Moved from Installing Gentoo.

----------

## bone

To get imagettftext and some of the other functions in mod_php5, you need to make sure that freetype is installed on your system. The problem that I am encountering is that it is installed on mine, yet the mod_php ebuild is not recognizing it.

Hoping to find some more info on this soon.

jt

----------

## AlbertLash

I am in the same bind. The is really no need for a fully blown out X server. I'll keep diggin' on the net to see what I can find.

----------

## AlbertLash

http://us3.php.net/imagettftext

Read BuddyHacker's comment: 

"BuddyHacker

21-Jul-2005 03:55

A correction to Paul Reinheimer's note above regarding this PHP error:

Fatal error: Call to undefined function imagettftext().

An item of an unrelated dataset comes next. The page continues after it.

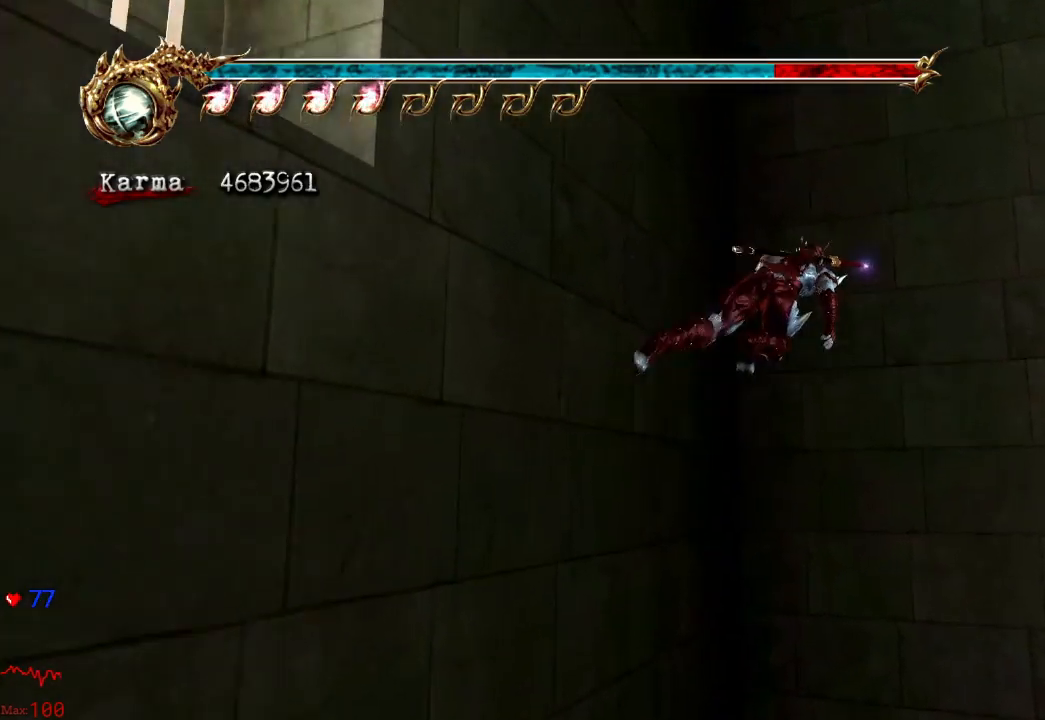
{"buttons": [], "left_stick": "up-right", "right_stick": "center", "events": [[217, "A", "up"]]}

Paul states that you need XPM libraries to resolve this issue.  This is not true.  There is an error message that originates from "configure" which mistakenly shows itself when other components are missing.  For instance, if you tell "configure" to add JPEG support, and it can't find the libraries, it will tell you it can't find the JPEG libraries AND it will recommend adding --with-xpm to solve the problem.  This recommendation is ill-placed and misleading.

I received the same error message above, along with the recommendation to add XPM supprt.  However I resolved it by adding the --with-freetype-dir  AND --enable-gd-native-ttf  options  to the "configure" command line.  I did _not_ need XPM.

There are other variations to this error message, such as the script recommending adding JPEG support or PNG support to resolve it's own inability to locate other libraries.  The script needs some cleanup in order to fix these poorly placed recommendations.

FYI, imagettftext() is a call to one of the truetype fonts functions.  It is NOT related in any way to the XPM libraries, so it is not required unless you explicitly want XPM functionality."

----------

## samek

Good evening,

i'm having the same problem as bone. Anyone have any idea what to do?

EDIT: I did two things and i'm not really sure which of them helped. 

1. Added truetype flage to USE in make.conf

2. Recompiled libX11 libXt libXext xproto libXpm.

I think that first action helped me.

----------